A traditional Maine sporting camp

What raises a Maine fishing experience to an incomparable level? A stay in a classic sporting camp.

Dating back as far as the late 19th century, when “sports” first began coming to the Maine woods, there are more than 40 members of the Maine Sporting Camp Association. All of them are privately owned and dedicated to the great outdoors. The classic Maine sporting camp is typically quite remote, engagingly set on a lakeshore or a river bank, with a rustic log lodge and a small number of guest cabins.

Courtesy Grant’s Camps

The décor is typically comfortable chairs around a stone fireplace and an array of bobcats, moose and bear mounts, great horned owls, fisher cats and leaping salmon, a talented taxidermist’s homage to the great traditions of the Maine woods. If there’s a vintage canvas canoe suspended in the rafters, so much the better.
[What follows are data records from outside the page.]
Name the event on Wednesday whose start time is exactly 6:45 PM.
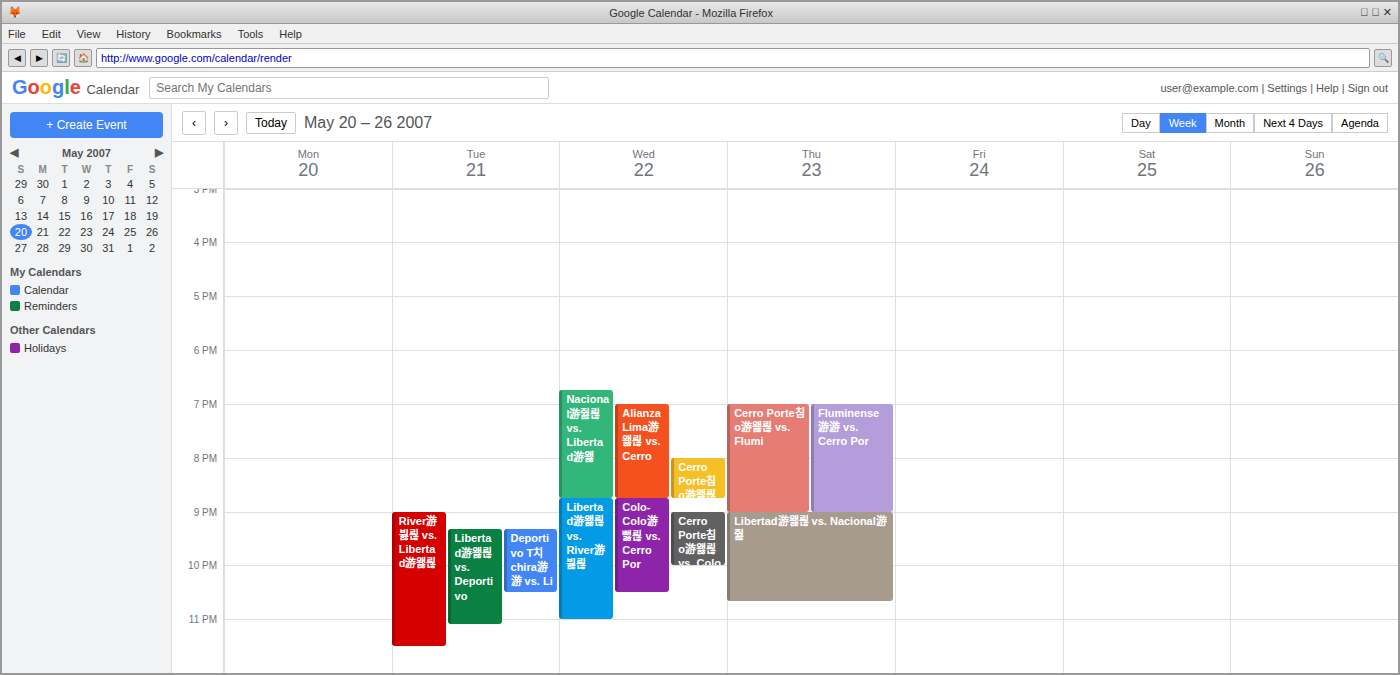
"Nacional游쥟릖 vs. Libertad游왫"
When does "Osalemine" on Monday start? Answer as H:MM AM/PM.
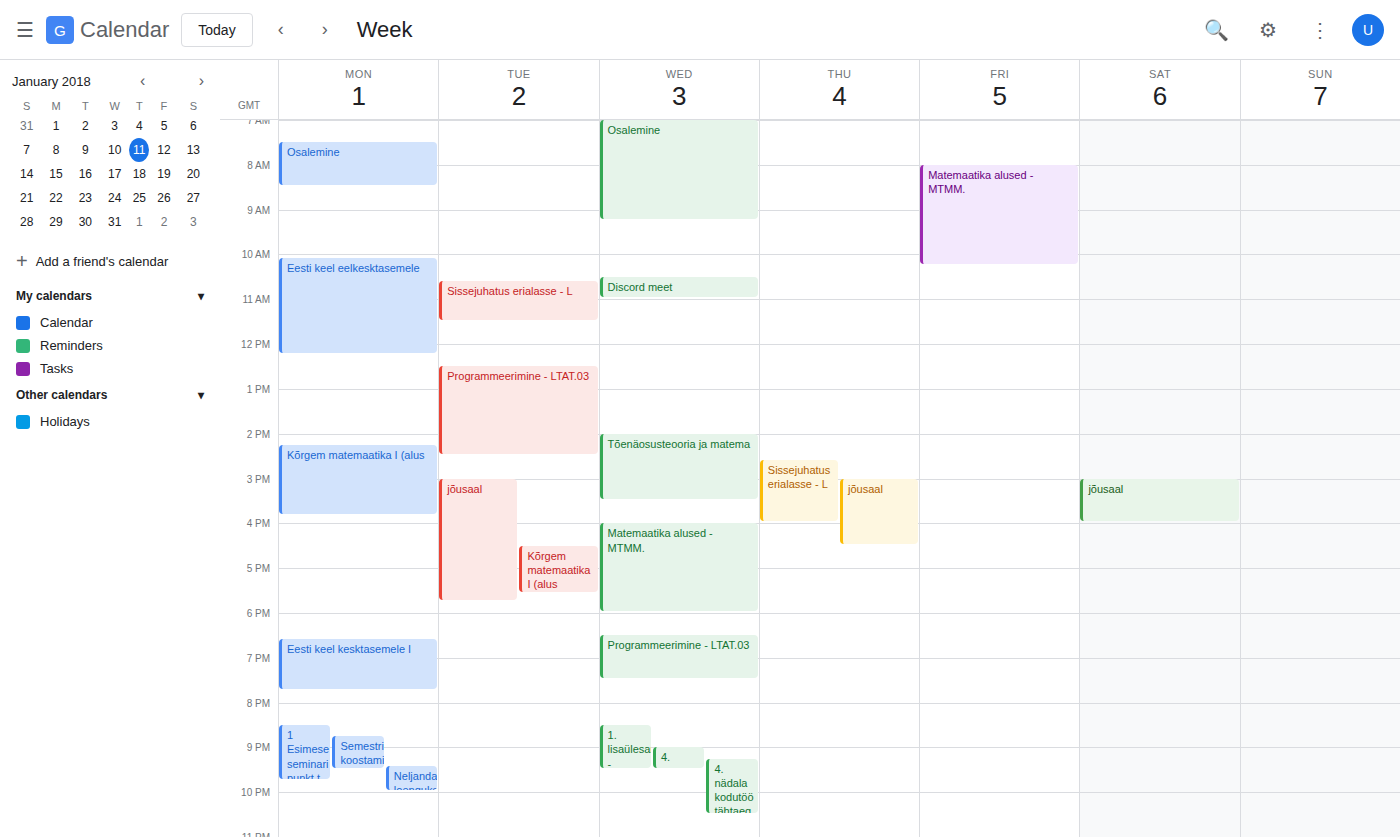
7:30 AM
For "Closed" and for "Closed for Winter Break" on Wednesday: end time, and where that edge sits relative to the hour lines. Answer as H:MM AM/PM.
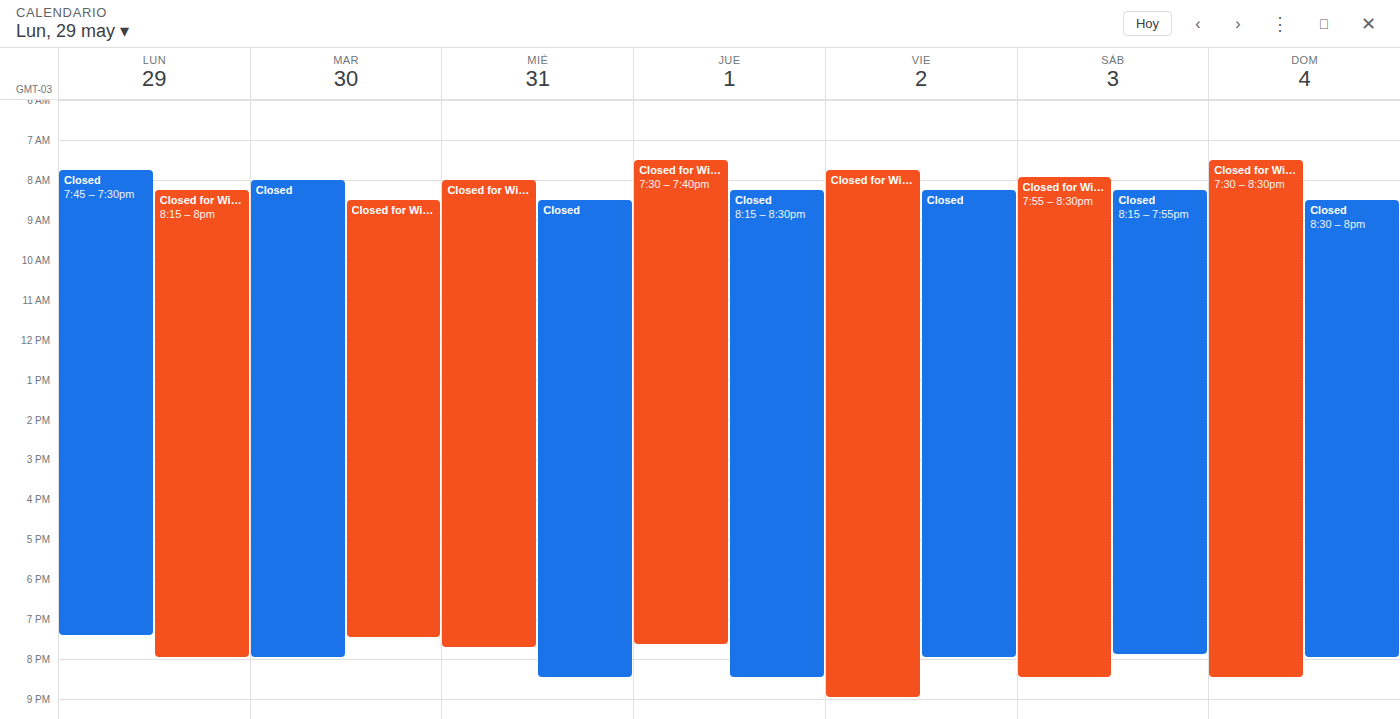
"Closed": 8:30 PM, halfway between the 8 PM and 9 PM lines. "Closed for Winter Break": 7:45 PM, neither: three quarters of the way from the 7 PM line to the 8 PM line.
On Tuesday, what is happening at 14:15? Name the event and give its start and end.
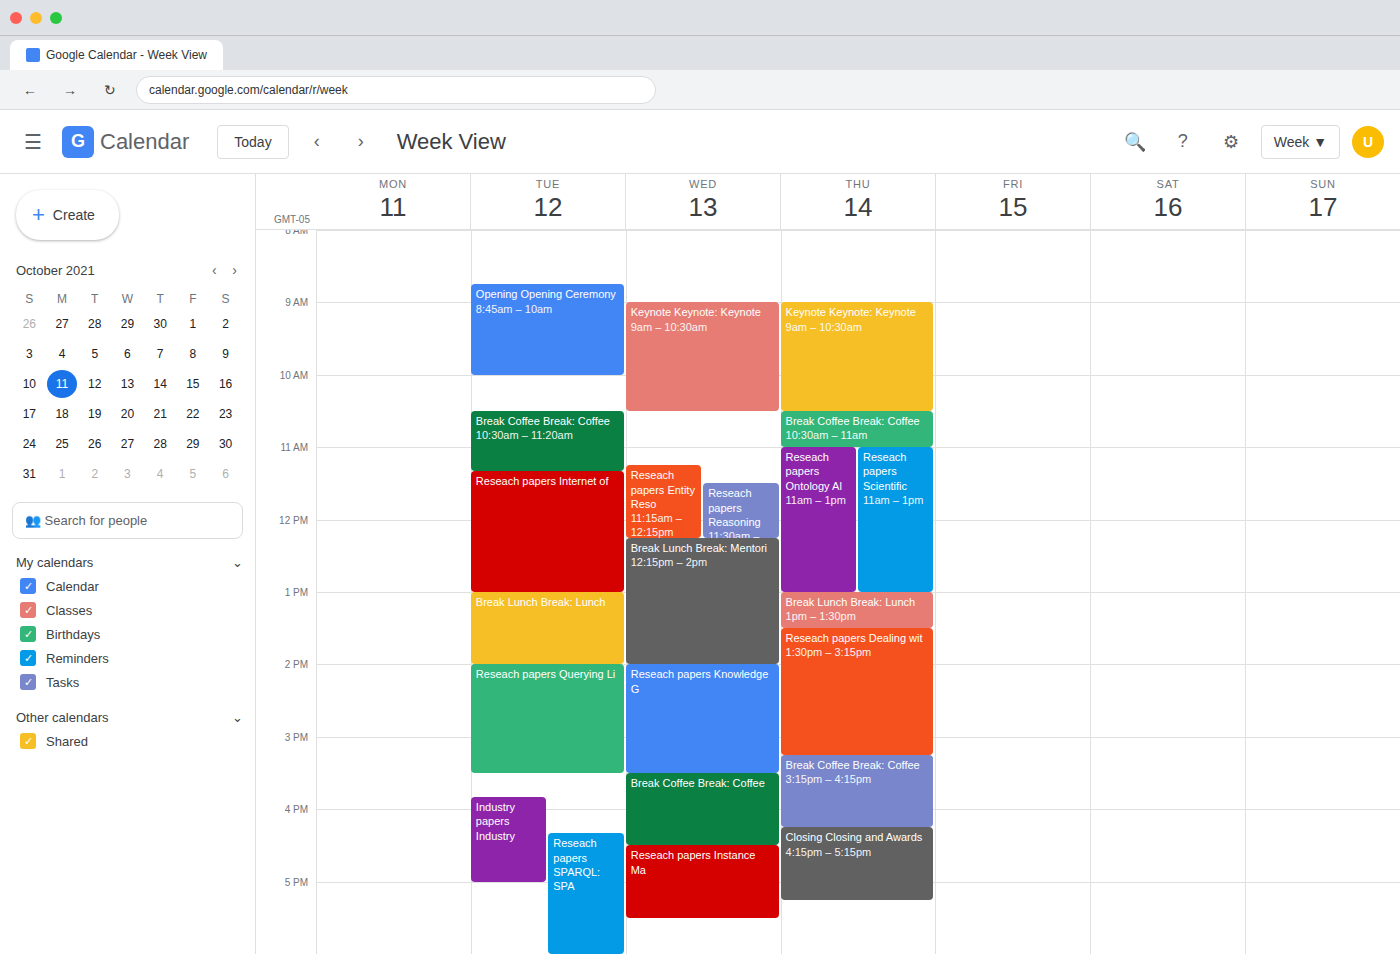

A floatplane at Libby Camps. Credit Libby Camps

Fishermen head out on morning and evening excursions in a canoe or guide boat. You can also hire a Registered Maine Guide for the day to lead you to promising waters. Some lodges offer fishing trips to remoter ponds and lakes by floatplane. Three hearty meals a day — thogh lunch is often a packed lunch by the kitchen staff to take out on the water — are followed by tall tales around a fireplace or with a drink in hand in an Adirondack rocker. This the tried and true evening entertainment at a sporting camp. With a history that goes back to the Rangeley Lake camps of the 1860’s, you won’t find these camps anywhere else but in Maine.